* _To be done_
Filter the lines below down to those that contain the string "egfe", and copy each such line in full. Case counts when matching.

┌──

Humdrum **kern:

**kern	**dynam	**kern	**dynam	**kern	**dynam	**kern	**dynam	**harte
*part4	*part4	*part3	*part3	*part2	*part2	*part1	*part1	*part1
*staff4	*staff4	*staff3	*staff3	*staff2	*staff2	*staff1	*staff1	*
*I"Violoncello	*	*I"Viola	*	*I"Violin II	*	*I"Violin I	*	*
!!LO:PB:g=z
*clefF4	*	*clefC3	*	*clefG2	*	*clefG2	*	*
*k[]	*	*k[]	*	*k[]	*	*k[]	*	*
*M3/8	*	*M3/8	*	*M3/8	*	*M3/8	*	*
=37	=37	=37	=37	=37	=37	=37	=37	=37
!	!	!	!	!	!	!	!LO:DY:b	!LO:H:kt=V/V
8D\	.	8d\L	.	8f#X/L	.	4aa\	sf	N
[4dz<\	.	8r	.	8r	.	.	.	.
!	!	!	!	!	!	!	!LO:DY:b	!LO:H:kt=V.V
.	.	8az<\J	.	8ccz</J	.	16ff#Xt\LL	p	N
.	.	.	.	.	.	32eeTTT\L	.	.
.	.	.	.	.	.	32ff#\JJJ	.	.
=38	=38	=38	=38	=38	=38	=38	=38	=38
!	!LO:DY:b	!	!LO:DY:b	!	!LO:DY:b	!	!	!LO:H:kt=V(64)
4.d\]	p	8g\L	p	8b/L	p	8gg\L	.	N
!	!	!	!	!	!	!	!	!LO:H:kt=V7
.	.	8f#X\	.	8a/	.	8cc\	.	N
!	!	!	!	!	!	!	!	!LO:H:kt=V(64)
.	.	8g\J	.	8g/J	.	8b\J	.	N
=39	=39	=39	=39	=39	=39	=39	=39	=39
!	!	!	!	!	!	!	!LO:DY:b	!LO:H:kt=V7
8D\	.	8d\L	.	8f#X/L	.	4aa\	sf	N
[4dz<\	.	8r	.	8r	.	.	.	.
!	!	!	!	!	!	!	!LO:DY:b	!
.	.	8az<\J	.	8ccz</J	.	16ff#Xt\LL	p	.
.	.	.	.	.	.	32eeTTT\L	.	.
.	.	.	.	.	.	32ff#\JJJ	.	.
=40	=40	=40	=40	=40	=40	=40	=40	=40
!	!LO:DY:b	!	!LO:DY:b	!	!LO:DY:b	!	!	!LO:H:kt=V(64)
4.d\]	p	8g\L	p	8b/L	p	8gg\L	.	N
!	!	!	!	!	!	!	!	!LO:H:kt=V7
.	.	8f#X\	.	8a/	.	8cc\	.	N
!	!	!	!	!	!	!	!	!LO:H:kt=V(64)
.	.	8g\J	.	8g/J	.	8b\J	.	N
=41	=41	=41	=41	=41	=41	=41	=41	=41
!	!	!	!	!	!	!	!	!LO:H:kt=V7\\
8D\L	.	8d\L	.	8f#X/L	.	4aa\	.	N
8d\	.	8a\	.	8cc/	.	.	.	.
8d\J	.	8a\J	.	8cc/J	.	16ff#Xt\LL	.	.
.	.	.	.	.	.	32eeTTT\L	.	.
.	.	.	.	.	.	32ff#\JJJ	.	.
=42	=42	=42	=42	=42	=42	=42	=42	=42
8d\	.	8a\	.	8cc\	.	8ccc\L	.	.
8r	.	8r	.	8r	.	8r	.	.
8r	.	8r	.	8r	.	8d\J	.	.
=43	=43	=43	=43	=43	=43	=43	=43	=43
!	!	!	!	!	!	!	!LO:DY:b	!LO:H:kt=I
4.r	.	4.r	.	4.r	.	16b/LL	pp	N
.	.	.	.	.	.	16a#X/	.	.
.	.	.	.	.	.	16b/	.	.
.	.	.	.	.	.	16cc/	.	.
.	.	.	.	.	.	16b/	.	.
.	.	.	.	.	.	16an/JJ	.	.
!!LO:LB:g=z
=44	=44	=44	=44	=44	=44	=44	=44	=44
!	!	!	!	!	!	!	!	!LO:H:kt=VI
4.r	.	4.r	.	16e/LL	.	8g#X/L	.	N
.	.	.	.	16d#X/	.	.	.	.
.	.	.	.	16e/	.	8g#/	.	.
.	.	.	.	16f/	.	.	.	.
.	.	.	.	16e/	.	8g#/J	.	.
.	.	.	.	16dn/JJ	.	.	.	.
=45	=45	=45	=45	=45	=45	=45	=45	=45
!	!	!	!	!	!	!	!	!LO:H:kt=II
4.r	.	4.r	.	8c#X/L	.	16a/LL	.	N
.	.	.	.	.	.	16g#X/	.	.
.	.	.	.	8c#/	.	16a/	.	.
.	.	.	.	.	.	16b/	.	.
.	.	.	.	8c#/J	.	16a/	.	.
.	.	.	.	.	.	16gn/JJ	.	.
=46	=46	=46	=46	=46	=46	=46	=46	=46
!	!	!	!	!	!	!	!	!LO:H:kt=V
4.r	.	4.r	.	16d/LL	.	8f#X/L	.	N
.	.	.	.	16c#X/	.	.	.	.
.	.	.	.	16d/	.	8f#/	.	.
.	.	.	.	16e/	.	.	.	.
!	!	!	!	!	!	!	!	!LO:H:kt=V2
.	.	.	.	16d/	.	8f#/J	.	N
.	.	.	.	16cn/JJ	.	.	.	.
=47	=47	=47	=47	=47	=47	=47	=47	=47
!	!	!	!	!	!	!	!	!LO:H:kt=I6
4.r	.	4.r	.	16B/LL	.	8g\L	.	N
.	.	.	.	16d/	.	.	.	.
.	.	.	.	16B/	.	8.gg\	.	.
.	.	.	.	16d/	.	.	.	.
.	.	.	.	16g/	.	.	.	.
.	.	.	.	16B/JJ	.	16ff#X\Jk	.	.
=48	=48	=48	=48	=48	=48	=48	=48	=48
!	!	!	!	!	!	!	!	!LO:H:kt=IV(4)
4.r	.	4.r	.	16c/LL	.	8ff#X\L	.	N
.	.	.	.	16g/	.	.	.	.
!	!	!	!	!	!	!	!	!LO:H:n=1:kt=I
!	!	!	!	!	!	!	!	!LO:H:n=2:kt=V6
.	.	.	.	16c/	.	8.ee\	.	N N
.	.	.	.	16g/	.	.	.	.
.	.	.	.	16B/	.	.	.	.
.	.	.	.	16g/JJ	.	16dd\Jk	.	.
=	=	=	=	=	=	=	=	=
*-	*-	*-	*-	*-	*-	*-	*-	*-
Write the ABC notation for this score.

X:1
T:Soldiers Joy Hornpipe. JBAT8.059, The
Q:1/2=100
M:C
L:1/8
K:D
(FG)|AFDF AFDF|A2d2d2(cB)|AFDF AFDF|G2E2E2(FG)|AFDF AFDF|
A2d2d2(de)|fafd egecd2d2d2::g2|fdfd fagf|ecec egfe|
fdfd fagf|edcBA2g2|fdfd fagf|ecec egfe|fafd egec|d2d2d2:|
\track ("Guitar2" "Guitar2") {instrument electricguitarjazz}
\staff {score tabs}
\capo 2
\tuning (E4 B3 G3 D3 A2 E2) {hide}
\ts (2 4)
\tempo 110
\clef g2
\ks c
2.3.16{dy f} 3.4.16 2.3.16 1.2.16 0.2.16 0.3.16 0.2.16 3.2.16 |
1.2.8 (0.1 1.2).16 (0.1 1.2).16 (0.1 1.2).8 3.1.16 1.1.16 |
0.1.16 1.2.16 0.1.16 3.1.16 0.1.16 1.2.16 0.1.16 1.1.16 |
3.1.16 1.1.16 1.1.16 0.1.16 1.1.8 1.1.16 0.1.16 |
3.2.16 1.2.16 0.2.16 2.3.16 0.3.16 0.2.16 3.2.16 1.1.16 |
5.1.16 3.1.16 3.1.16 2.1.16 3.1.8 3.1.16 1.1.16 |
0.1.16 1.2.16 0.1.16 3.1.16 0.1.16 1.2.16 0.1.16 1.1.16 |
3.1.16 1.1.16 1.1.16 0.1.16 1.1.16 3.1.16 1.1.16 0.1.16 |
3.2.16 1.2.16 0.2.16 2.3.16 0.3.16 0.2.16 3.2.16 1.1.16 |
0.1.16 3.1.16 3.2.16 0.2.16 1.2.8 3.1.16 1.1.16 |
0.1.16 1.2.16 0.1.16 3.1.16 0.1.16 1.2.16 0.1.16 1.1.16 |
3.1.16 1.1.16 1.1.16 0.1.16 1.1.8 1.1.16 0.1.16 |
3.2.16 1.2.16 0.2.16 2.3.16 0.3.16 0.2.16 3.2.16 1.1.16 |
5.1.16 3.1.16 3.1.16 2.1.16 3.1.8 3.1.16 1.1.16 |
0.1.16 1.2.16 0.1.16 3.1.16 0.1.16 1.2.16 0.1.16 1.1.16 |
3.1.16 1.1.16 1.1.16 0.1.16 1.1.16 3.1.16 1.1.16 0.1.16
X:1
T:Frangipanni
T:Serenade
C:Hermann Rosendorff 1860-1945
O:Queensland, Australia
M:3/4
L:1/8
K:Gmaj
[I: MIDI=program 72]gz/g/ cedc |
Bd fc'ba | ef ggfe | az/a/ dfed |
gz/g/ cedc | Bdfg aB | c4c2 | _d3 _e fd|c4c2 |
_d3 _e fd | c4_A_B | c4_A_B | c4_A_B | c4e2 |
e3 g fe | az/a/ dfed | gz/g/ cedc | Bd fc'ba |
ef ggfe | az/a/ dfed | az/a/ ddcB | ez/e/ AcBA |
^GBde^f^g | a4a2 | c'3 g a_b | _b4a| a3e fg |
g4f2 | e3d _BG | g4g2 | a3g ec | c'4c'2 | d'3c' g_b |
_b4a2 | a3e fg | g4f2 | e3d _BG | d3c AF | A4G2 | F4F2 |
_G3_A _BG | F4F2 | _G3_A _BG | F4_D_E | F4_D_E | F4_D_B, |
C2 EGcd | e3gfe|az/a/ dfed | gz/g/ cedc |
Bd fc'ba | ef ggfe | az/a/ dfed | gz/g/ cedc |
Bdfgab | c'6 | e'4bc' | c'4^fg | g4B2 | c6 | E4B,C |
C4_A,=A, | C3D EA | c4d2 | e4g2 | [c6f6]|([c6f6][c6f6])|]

└──

* _Answer below_
A2d2d2(de)|fafd egecd2d2d2::g2|fdfd fagf|ecec egfe|
fdfd fagf|edcBA2g2|fdfd fagf|ecec egfe|fafd egec|d2d2d2:|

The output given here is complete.